MAT 2021 Question I was wondering about the following question taken from the MAT 2021:

The tangent to the curve $y = x^3 − 3x$ at the point $(a, a^3 − 3a)$ also passes through
the point $(2, 0)$ for precisely $$\text {(a) no values of $a$},\\ \text {(b) one value of $a$},\\ \text {(c) two values of $a$},\\ \text {(d) three values of $a$},\\ \text {(e) all values of $a$}$$

This is what is shown in the solutions:
The tangent at $a$ is $$y = (3a^2 − 3)(x − a) + (a^3 − 3a)$$ which passes through $(2, 0)$ if and only if
$$0 = (3a^2 − 3)(2 − a) + (a^3 − 3a)$$ This simplifies to $$2a^3 − 6a^2 + 6 = 0$$. The left-hand side is a cubic in $a$ and we’d like to know how many roots it has.
The turning points of $2a^3 − 6a^2 + 6$ are at $a = 0$ and $a = 2$, where the value of the cubic is $6$ and $−2$ respectively. So this cubic starts negative, rises to a positive local maximum, then decreases to a negative local minimum before rising again. There are therefore three roots for this cubic, so three values of $a$ for which the tangent to the original cubic passes through the point $(2, 0)$.
I understand it a little, but I really do not understand how they got the tangent to the equation.
As far as I understand, the derivative of the curve at a is $3a^2 -3$, and since it passed through the point $(2,0)$, we get the equation as $y-0 = (3a^2 - 3)(x - 2)$. This then simplifies to $y=(3a^2-3)(x-2)$, so implying that it intersects the point $(2,0)$ for all values of $a$.
I think I'm missing something very obvious here. Can someone please explain the solution as well as shed light on what I'm missing please?
 A: You said you didn’t understand how they got the equation of the tangent, so here’s the standard method.
$$y= x^3 - 3x$$
We want the gradient of the tangent at the point when $x=a$. This is done by taking the derivative.
$$\frac{dy}{dx}=3x^2-3$$
And so the gradient when $x=a$ is, $3a^2 - 3$. This tangent also passes through the point $(a,a^3-3a)$ so using the formula for the equation of a line given the gradient and a point, we get the tangent equation is:
$$y - (a^3 - 3a) = (3a^2 - 3)(x - a)$$
Then we substitute in $x=2$ and $y=0$ to get the cubic in $a$.
Where you went wrong is you found the gradient at the point where $x=a$ correctly, but then you set it to go through the point $(2,0)$. This isn’t actually a tangent to the curve in every case, it’s just a line with the same gradient as the tangent at $x=a$ which passes through $(2,0)$. If you plot such an equation on a graph, you’d see that your equation is only actually a tangent to the curve for 3 values of $a$, which would give you the 3 solutions you wanted.
A: 

The tangent to the curve $y = x^3 − 3x$ at the point $(a, a^3 − 3a)$ also passes through $(2, 0)$ for precisely $$\text {(a) no values of $a$},\\ \text {(b) one value of $a$},\\\cdots$$

the derivative of the curve at a is $3a^2 -3,$ and since the tangent passes through the point $(2,0)$, we get its equation as $y-0 = (3a^2 - 3)(x - 2).$

Ah, I see how your confusion arose. Observe that $a$ here is an arbitrary constant, and that we are investigating the effects of varying it. As $a$ varies, the tangent at the point $x{=}a$ may or may not pass through $(2,0),$ and we want to determine how many times this happens.
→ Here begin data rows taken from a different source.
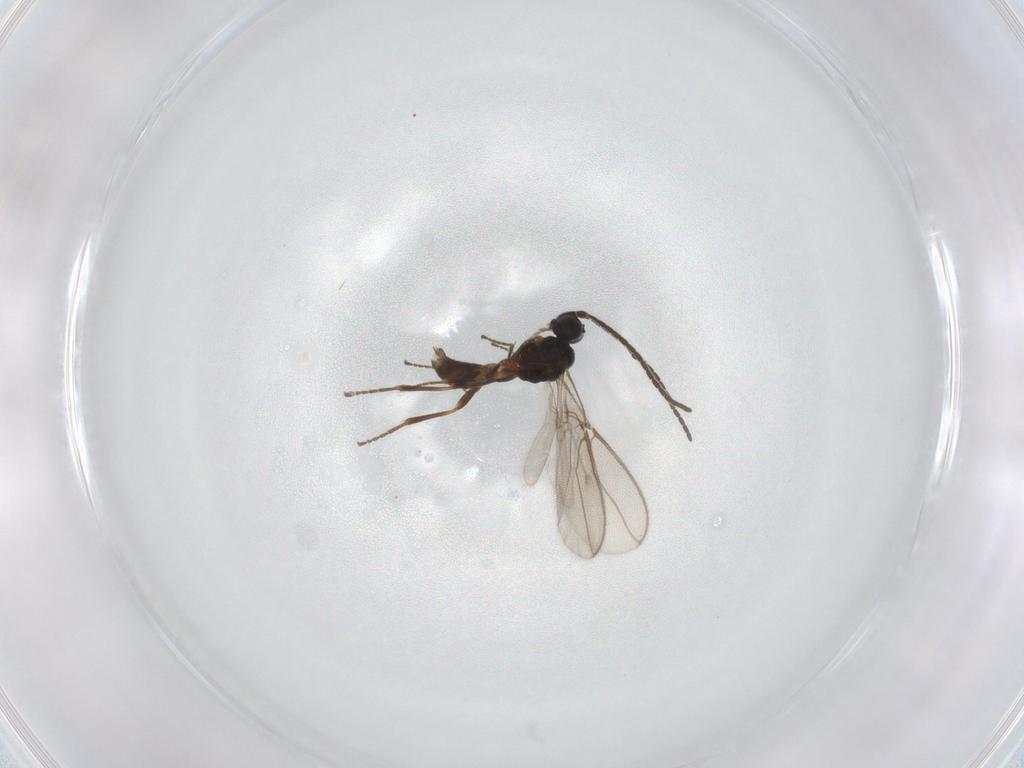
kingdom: Animalia
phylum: Arthropoda
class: Insecta
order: Hymenoptera
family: Braconidae
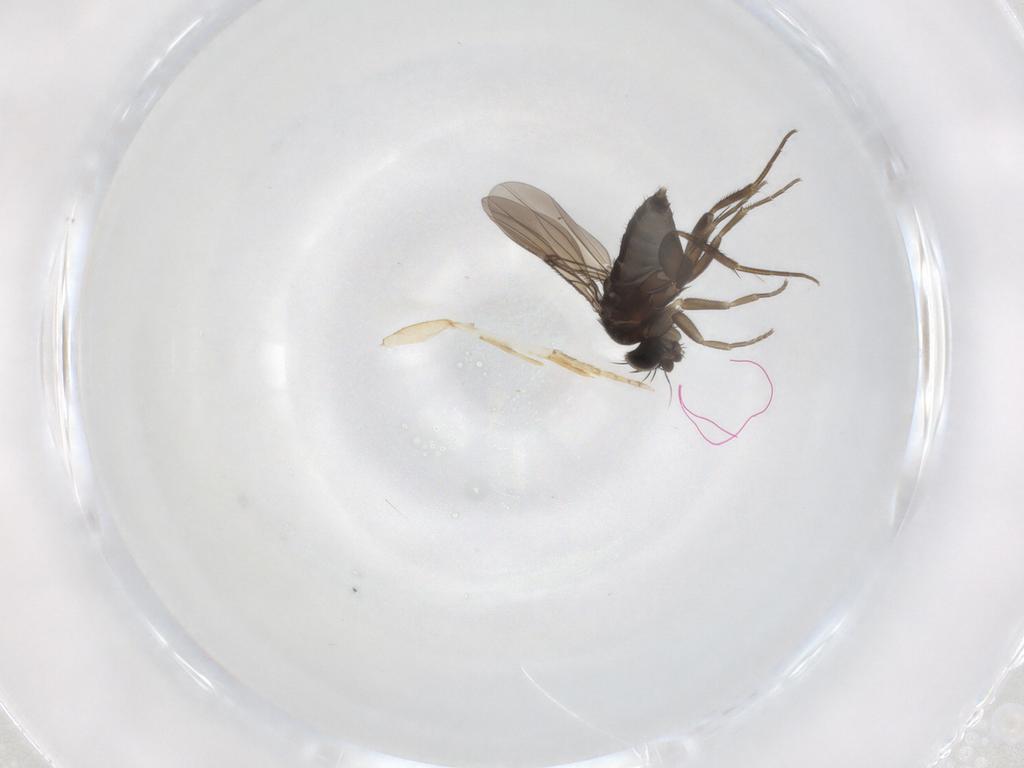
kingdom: Animalia
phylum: Arthropoda
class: Insecta
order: Diptera
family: Phoridae
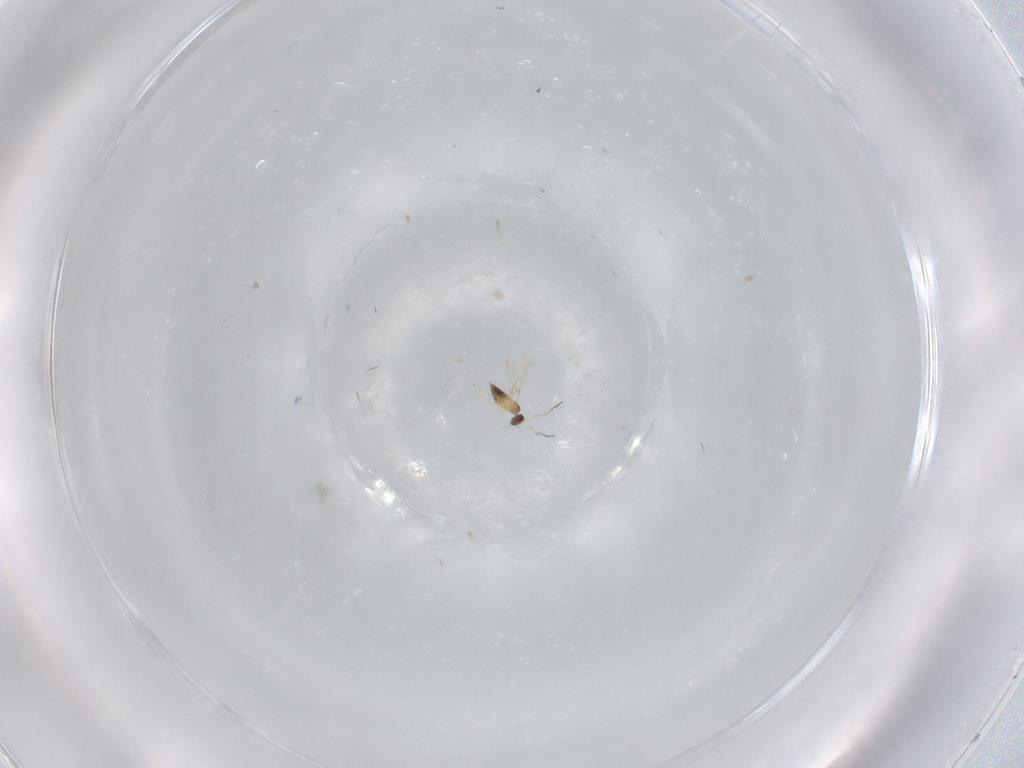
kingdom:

implying that it intersects the point $(2,0)$ for all values of $a$.

Your argument is circular, because your tangent equation was constructed under the assumption that the tangent line at the arbitrary point $x{=}a$ passes through $(2,0);$ in this case, of course $(2,0)$ lies on the tangent line for every value of $a.$
Instead, when constructing the tangent equation, just as you wrote the derivative $3a^2 -3$ in terms of $a,$ you should similarly choose a general point on the tangent line, that is, choose a point on the tangent line also in terms of $a,$ so, choose the given point $(a, a^3 − 3a)$ on the curve.
(Even when the point $(2,0)$ lies on the tangent line, it is not of the form $(a,a^3 -3a)$ as it does not lie on the curve.)